Max Eastley - The moon on the lake shines between the winds between the pine trees and a long night grows quiet at midnight

Max Eastley is an artist whose work combines kinetic sound sculpture and music to produce a unique art form. Since the late 1960s, Eastley has been fascinated by the relationship of chance to music and art, and in environmental forces such as wind and water. He began to investigate this relationship in his work, using kinetic sound machines and the natural forces of the wind, streams and the sea. As a consequence, his career opened out into new areas of creative and philosophical exploration.

Eastley is an important and innovative figure in the field of sound art. He often works in collaboration with other artists from a range of disciplines. He has exhibited his sound installations internationally, and worked closely with a wide range of artists, musicians and filmmakers, including Brian Eno, Peter Greenaway, Evan Parker, Thomas Köner, Eddie Prévost and Spaceheads. Exhibitions of his installations in 2000 included Sonic Boom at the Hayward Gallery and Sound as Media in Toyko. In 2002 he composed the music for Plants and Ghosts by Siobhan Davies Dance.
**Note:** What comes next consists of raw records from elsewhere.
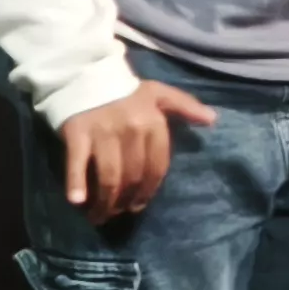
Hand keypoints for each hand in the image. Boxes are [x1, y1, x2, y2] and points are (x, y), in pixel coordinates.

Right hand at [56, 82, 216, 222]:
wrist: (83, 73)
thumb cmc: (124, 90)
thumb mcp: (158, 93)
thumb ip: (185, 106)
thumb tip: (212, 120)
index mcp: (153, 123)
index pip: (156, 168)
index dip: (148, 191)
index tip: (138, 204)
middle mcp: (131, 130)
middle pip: (133, 177)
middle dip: (126, 201)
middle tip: (118, 213)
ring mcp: (103, 133)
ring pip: (109, 177)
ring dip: (105, 202)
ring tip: (99, 216)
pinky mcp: (77, 134)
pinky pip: (78, 164)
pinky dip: (76, 184)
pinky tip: (77, 201)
He has worked with musician and writer David Toop to produce the critically acclaimed albums Buried Dreams 1994 and Doll Creature 2004. The latest album with Spaceheads: A Very Long Way From Anywhere Else was released in 2007.

He is also involved with Cape Farewell to bring attention to the effects of climate change on the Arctic and has exhibited installations at the Natural History Museum, London, and Kampnagel , Hamburg, where he also performed solo at the planetarium with sound recorded on Spitzbergen.
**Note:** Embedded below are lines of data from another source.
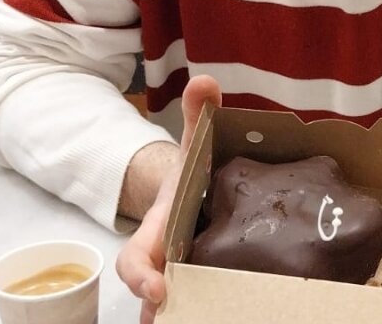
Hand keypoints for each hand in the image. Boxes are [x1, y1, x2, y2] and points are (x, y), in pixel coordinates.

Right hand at [116, 75, 221, 323]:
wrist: (196, 192)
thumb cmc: (192, 172)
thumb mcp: (194, 143)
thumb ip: (198, 114)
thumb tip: (204, 80)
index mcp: (157, 233)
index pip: (133, 263)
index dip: (140, 278)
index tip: (159, 290)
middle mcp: (167, 264)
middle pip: (157, 305)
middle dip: (172, 313)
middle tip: (195, 315)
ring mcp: (187, 281)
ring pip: (185, 312)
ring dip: (199, 315)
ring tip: (224, 316)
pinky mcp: (212, 289)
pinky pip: (210, 310)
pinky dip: (220, 312)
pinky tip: (247, 311)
'I'm a musician and a sound artist, and I'm here on the boat to collect as many different sounds as I can: sounds the ship makes, water sounds, birdcalls, seal songs, that kind of thing. I do an awful lot of recording all over the place and I've never heard anything like the sounds I've heard on this voyage. We went to a kittiwake colony - a huge city of seabirds all nesting on the side of a cliff - and that was absolutely fantastic.'
(Max Eastley, Cape Farewell 2003 Voyage)

The title of the track comes from a story “White Bone Mountain” found in translation in the book Ancient tales and folklore of Japan, by Richard Gordon Smith It tells the story of a Buddhist priest Joan, who became obsessed with a young woman who died. He became enraged and drove the other monks from the Temple .Everyone in the region was terrified until a monk Ungai conquered his fear and found the monk and gave him the unidentified Sutra: The Moon On the Lake Shines On The Winds Between the Pine Trees, And A Long Night Grows Quiet At Midnight. Some months later Ungai returned to the now silent temple and found Joan sitting in the same place, thin and almost transparent, still reciting the Sutra. Ungai touched him and Joan disappeared like a flake of snow.